Adds Zeno regional president Paul Mottram: “Employees want flexibility together with growth and opportunities. They also want to work for companies that inspire them, whose purpose is closely aligned with their own beliefs. The younger generation in particular is inspired by purpose and wants to work with brands who are committed to the environment, CSR or championing causes."

“Hiring the right talent remains hard, but we believe it is possible by offering the opportunity to advance the industry, by raising the level of our work and its contribution to business, we can win them back,” believes Hsu.

Yet, while the vision to build a new form of agency model is clear, all agency heads acknowledge the challenges of attracting and retaining the right kind of talent. The biggest crunch has been in the mid-tier band, those in account management, senior account management and account director levels who carry the bulk of client servicing, staff management and delivery. “Even before Covid, mid-tier PR professionals are the hardest to recruit and get visas for,” attests Mottram. And now, as agencies staff back up, they are also facing talent crunch for specialists, primarily impacted because of curtailed mobility.

Border closures, countrywide lockdowns, safety concerns and employees choosing to be with their families has hindered a free flow of travel and relocation. Says Nugent, “Chinese students who often study in overseas universities to equip themselves with advanced English language capabilities in order to work with international brands, have been unable to leave the country – making graduate-level recruitment a real challenge.”

Similarly, Australia, which has long relied on UK communications professionals to bolster its industry, has not been able to do so during the past 18 months. The result is a smaller talent pool to draw from. India is still not out of the woods in terms of Covid management and Singapore and Hong Kong remain out of bounds for many overseas talents.

Recruiting from a shallow pool of PR talent impacts the diversity ratio. While remote work may be a possible solution, a less obvious impact in the PR business is training and development. “On-the-job training is invaluable to young interns who learn soft-skills, media relations, client communications and crisis management skills from their seniors,” says Brasher. With remote work, younger staff have found it hard to learn these skills while mid-tier managers have not been able to adequately supervise their teams.

In the past, many leaders would just wait to ride out the economic slump and return to normalcy. But Covid has reshaped what that looks like. Agency heads know that to evolve their business models they must build specialisms, offer flexibility while not abandoning growth opportunities, invest in training and development, factor in salary increments and also include counselling as a part of their insurance package. All of this adds to their operating costs.

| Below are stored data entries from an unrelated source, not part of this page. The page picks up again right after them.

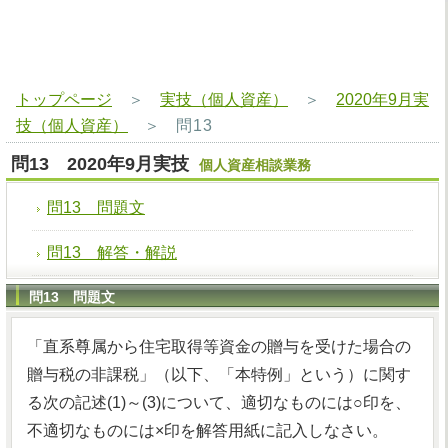
トップページ
＞
実技（個人資産）
＞
2020年9月実
技（個人資産）
＞
問13
問13 2020年9月実技
個人資産相談業務
問13 問題文
問13 解答・解説
問13 問題文
「直系尊属から住宅取得等資金の贈与を受けた場合の
贈与税の非課税」（以下、「本特例」という）に関す
る次の記述(1)～(3)について、適切なものには○印を、
不適切なものには×印を解答用紙に記入しなさい。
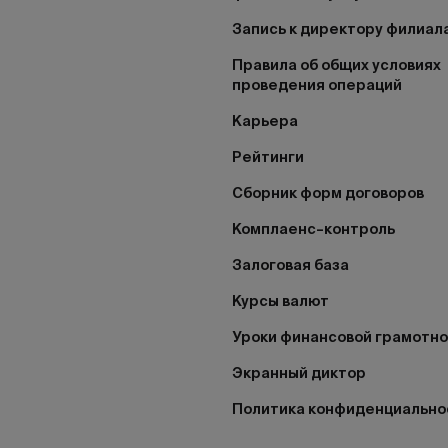
Запись к директору филиал
Правила об общих условиях
проведения операций
Карьера
Рейтинги
Сборник форм договоров
Комплаенс–контроль
Залоговая база
Курсы валют
Уроки финансовой грамотн
Экранный диктор
Политика конфиденциально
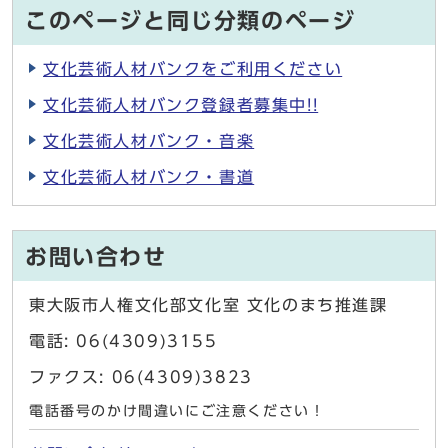
このページと同じ分類のページ
文化芸術人材バンクをご利用ください
文化芸術人材バンク登録者募集中!!
文化芸術人材バンク・音楽
文化芸術人材バンク・書道
お問い合わせ
東大阪市人権文化部文化室 文化のまち推進課
電話: 06(4309)3155
ファクス: 06(4309)3823
電話番号のかけ間違いにご注意ください！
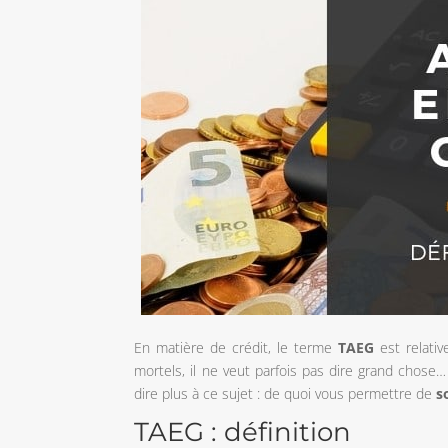
En matière de crédit, le terme
TAEG
est relati
mortels, il ne veut parfois pas dire grand chose
dire plus à ce sujet : de quoi vous permettre de
s
TAEG : définition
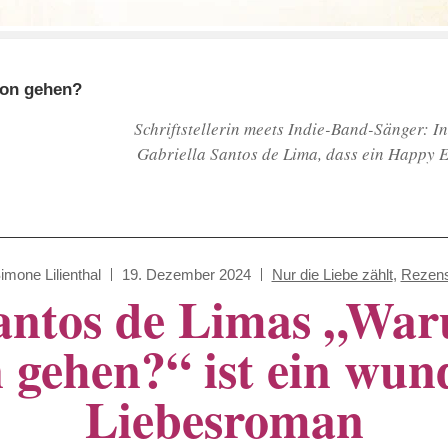
hon gehen?
Schriftstellerin meets Indie-Band-Sänger: I
Gabriella Santos de Lima, dass ein Happy E
imone Lilienthal
19. Dezember 2024
Nur die Liebe zählt
,
Rezens
antos de Limas „War
n gehen?“ ist ein wu
Liebesroman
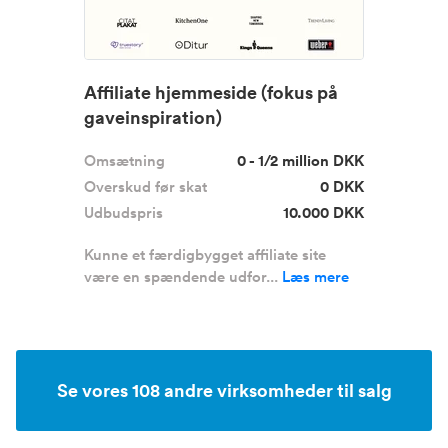
Affiliate hjemmeside (fokus på
gaveinspiration)
Omsætning
0 - 1/2 million DKK
Overskud før skat
0 DKK
Udbudspris
10.000 DKK
Kunne et færdigbygget affiliate site
være en spændende udfor...
Læs mere
Se vores 108 andre virksomheder til salg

“Where in the past there were three to five agencies competing for a pitch, now there are 10 to 12, indicating price wars and a race to the bottom,” laments Brasher. “It is a vicious cycle,” chimes in Nugent. “If we don’t reward our staff well, why would they stay?”

And round and round we go. But in this not-so-merry-go-round, the only ones who want to get off are the employees. They have realised that they may never be able to afford a home or other comforts a job may bring, but they have also realised that the most invaluable possession they have is their mental health.

Mental health isn’t just a media headline; it is now a groundswell that is leading to a paradigm shift, with employees not hesitating to hold their employers accountable for workplace culture. As Nugent says: “Recruiting and retaining top talent, which was a challenge pre-Covid, is going to be the biggest challenge for all of us moving forward.” Everything must be viewed from the lens of mental health. Without that the younger generation is simply not enthusiastic about returning to work.